Juneteenth, which will be recognized Monday as America’s newest federal holiday, is such a chapter in our country’s history that cannot be ignored.
Also known at various times as Jubilee Day, Emancipation Day, Freedom Day and Black Independence Day, Juneteenth commemorates the emancipation of enslaved African Americans in 1865, when the announcement of General Order No. 3 by Union Gen. Gordon Granger declared freedom for enslaved people in Texas, the last state of the Confederacy where institutional slavery lingered.
President Abraham Lincoln had actually issued the Emancipation Proclamation some six months earlier, but it was slow to have its intended effect. Texas, the most remote state of the former Confederacy, was one such place. Slavery actually remained legal in two of the Union border states, Delaware and Kentucky, until the ratification of the 13th Amendment to the Constitution in December 1865.

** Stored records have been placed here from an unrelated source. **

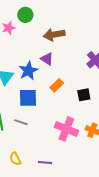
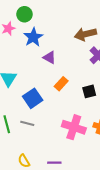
brown arrow: (54, 35) -> (85, 34), moved
blue star: (28, 71) -> (33, 37), moved
blue square: (28, 98) -> (33, 98), turned -30

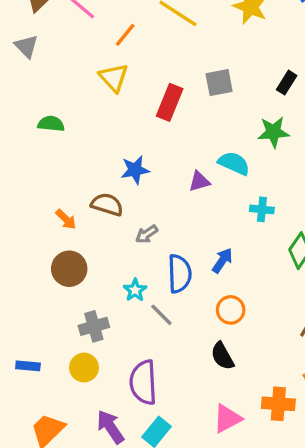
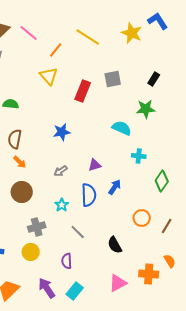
purple triangle: (199, 181) -> (95, 165), moved
brown semicircle: (107, 204) -> (15, 139), moved, turned -96
gray arrow: (147, 234) -> (61, 171), moved
orange circle: (231, 310) -> (142, 218), moved
gray line: (161, 315) -> (78, 232), moved
purple semicircle: (143, 382) -> (67, 261), size x0.6

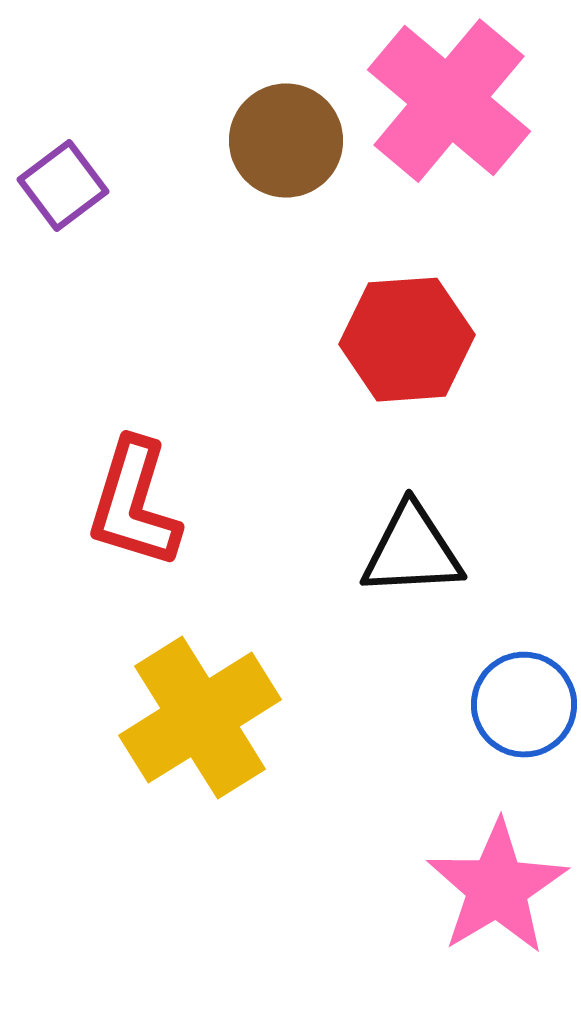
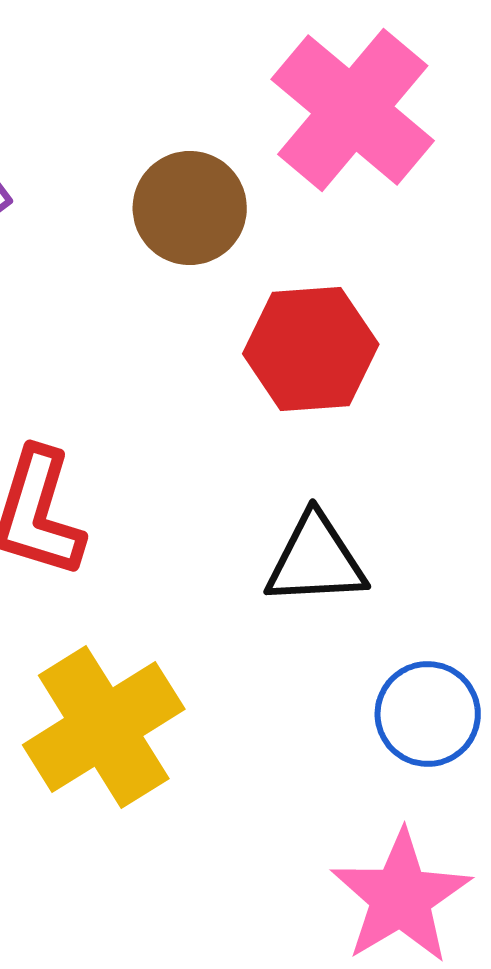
brown circle: (286, 141) -> (190, 208), moved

Informal celebrations of Juneteenth began in 1866 and took various forms over the decades that followed. Every U.S. state and Washington, D.C., have formally recognized the holiday in some way. In 2020, then-Gov. Ralph Northam signed an executive order recognizing Juneteenth as a paid day of leave for state employees in Virginia. But it wasn’t until last summer that Juneteenth, with the stroke of a pen by President Biden, became the first new federal holiday since Martin Luther King Jr. Day was adopted in 1983.
As with many federal holidays, we hope it doesn’t become just another day off from work but an important time of reflection and, yes, celebration of righting one of our country’s greatest wrongs: the enslavement of a population of people who have greatly enriched the American fabric.